Wager volume matters less than many creators assume, because high wager numbers with low NGR just means your players are running up the same money repeatedly, not depositing fresh funds.
How to Retain Players
Once a creator has a deal with a casino, they typically pass some of their earnings back to their audience as incentives to play under their code. This is separate from the deal structure itself.
Rakeback
Rakeback rewards players based on how much they wager. Most creators package this as “milestones” – hit a certain wager threshold, receive a reward. It sounds attractive but the math is unfavorable to the player: if someone wagers $100,000 and loses $10,000, their milestone reward might cover $500 of that. It retains grinders but does little for people who had a bad session.
Lossback
Lossback is the more player-friendly option and the one more likely to retain mid-rollers. A player who has a losing session gets a percentage of their net losses back – typically 5-20% depending on what the creator can afford to offer from their earnings.

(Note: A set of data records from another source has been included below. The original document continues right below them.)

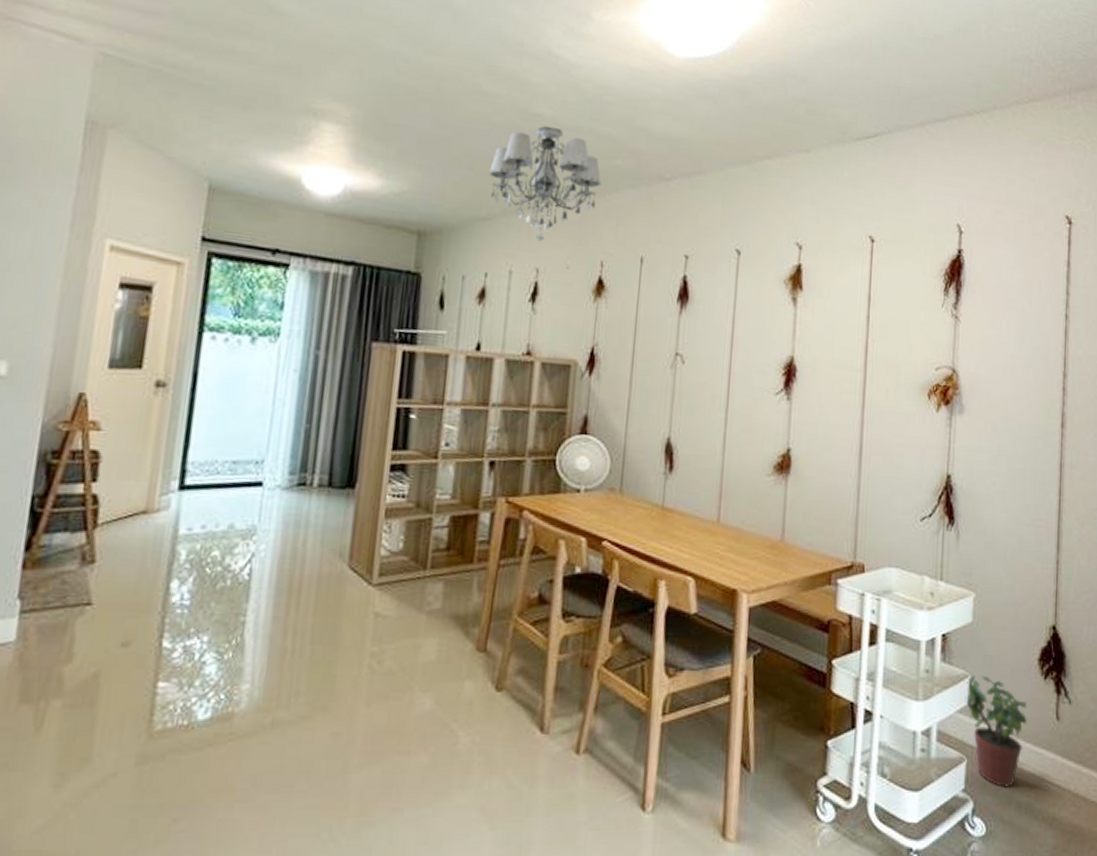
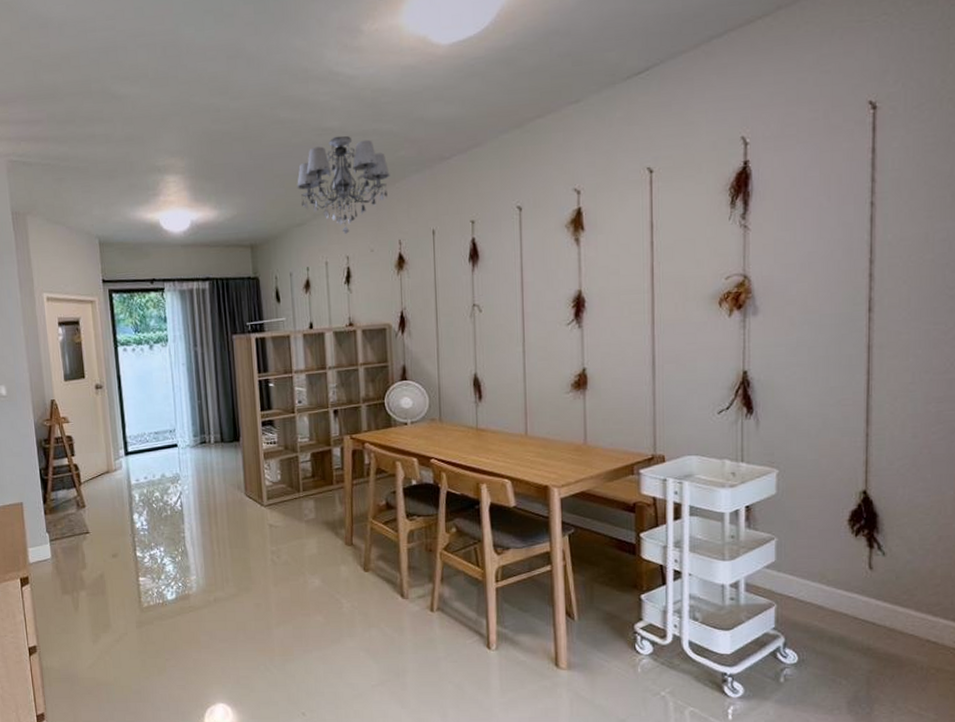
potted plant: present [965,675,1027,787] -> none [772,536,837,626]

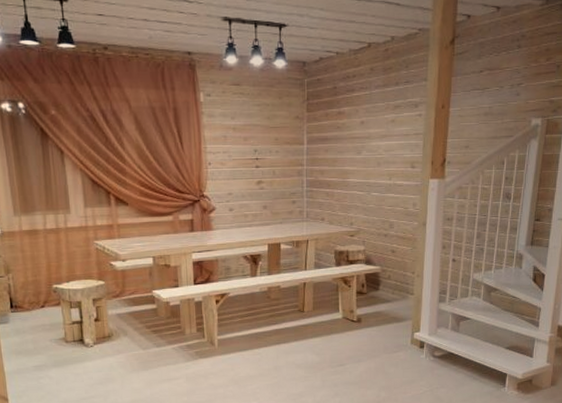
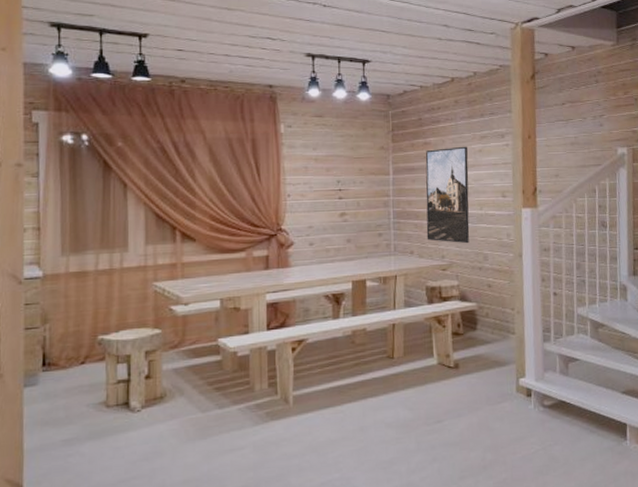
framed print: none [337,116,381,212] -> present [425,146,470,244]

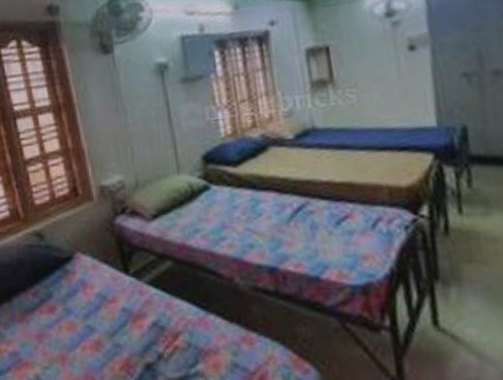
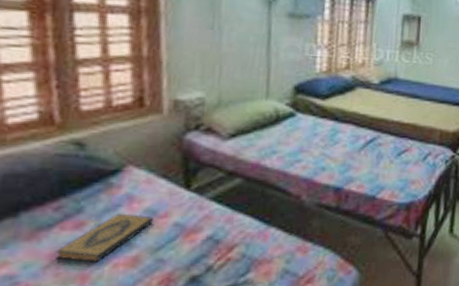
hardback book: none [39,298,106,344] -> present [54,213,155,263]

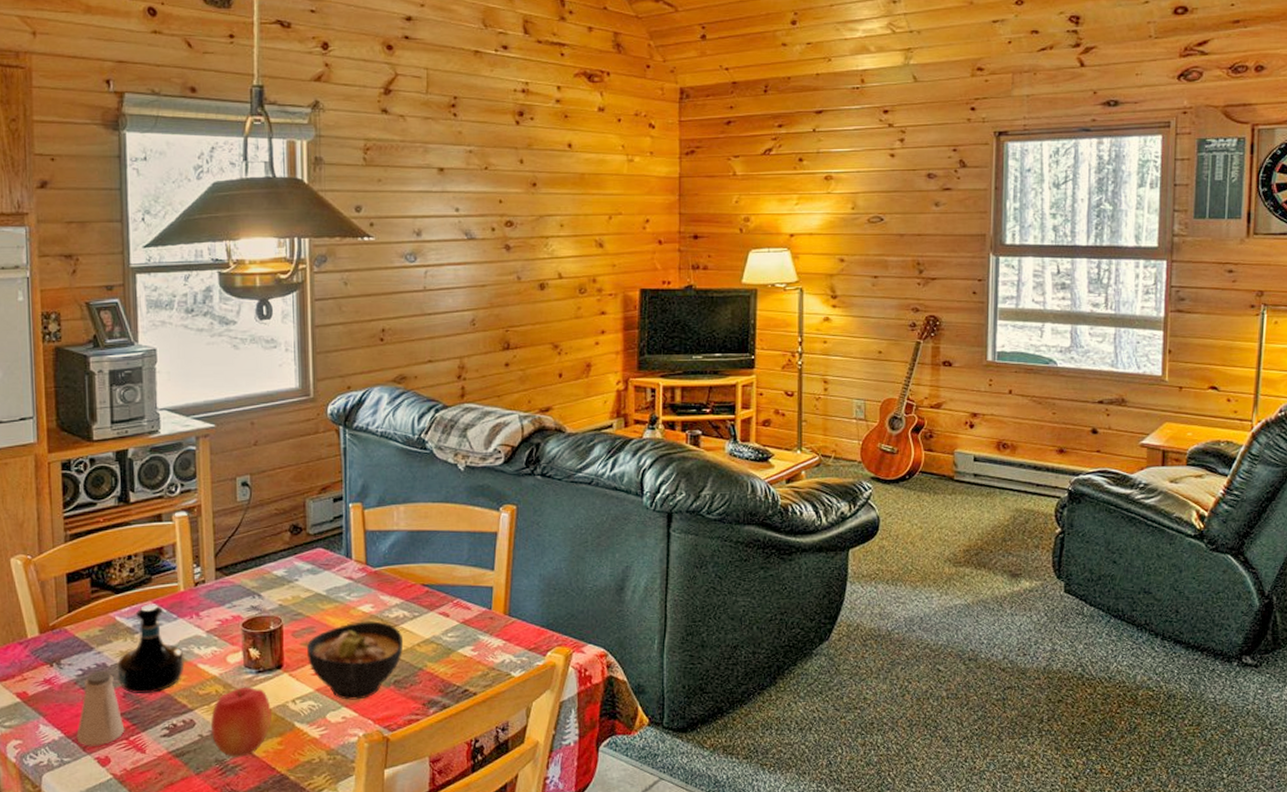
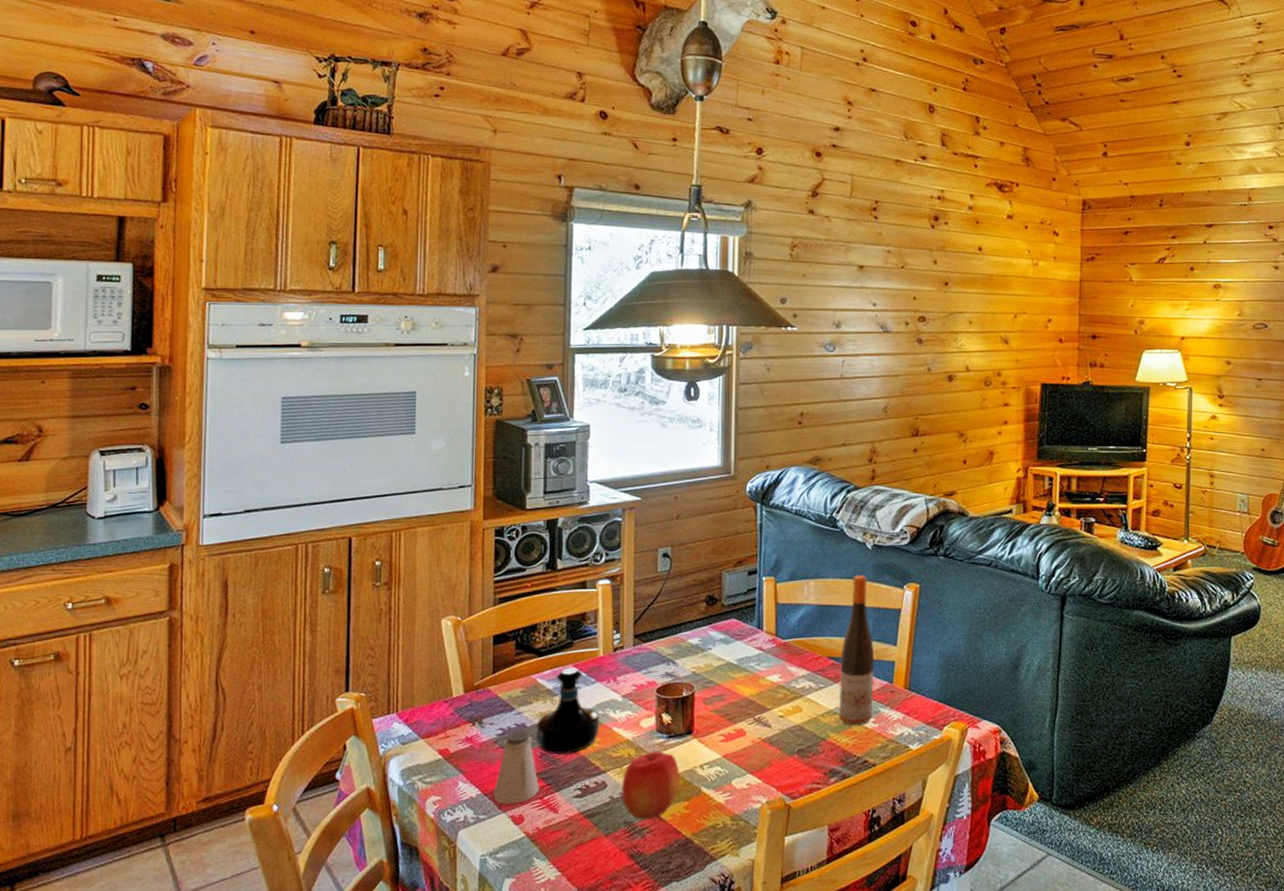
bowl: present [307,621,404,700] -> none [717,691,809,767]
wine bottle: none [434,498,472,653] -> present [838,575,875,725]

The key insight is that mid-rollers care enormously about lossback because it softens the blow of a bad run. High rollers, by contrast, generally don’t care about rewards at all – they play wherever they feel like it and move on.
Creators funding generous lossback offers need to be careful: anyone offering 20% lossback will attract players who know how to exploit it. And if ten players all hit the lossback cap in the same month, the creator can end up paying out close to 100% of their deal value in rewards, leaving nothing for themselves.
Leaderboards
Leaderboards are the most visible creator promotion tool, but they’re often misunderstood as free marketing. A $1,000 leaderboard should, at minimum, generate 100–200x in wager volume to be worth running – meaning $100,000-$200,000 in wagers from participants. Some of the larger creators running $25,000+ leaderboards are pulling 10 million in wager volume off the back of them.

High Rollers: The Real Money
A single high-roller relationship is worth more than dozens of regular players. One high roller lost $60,000 on a single site in two weeks – generating $19,000 in RS earnings for the code holder. The same player had lost $400,000 on another platform the same period, but that was on live table games where the house edge is tiny, netting almost nothing under a wager-commission structure.
High rollers typically play across 4-5 different sites simultaneously. They don’t respond to leaderboards or lossback offers – they play for the action. The way to attract them is through personal networks and word of mouth, not Twitter ads or Discord posts. One practical approach: put each high roller on their own individual RS code rather than pooling them, so their activity doesn’t cross-contaminate with others’ wins and losses on a single dashboard.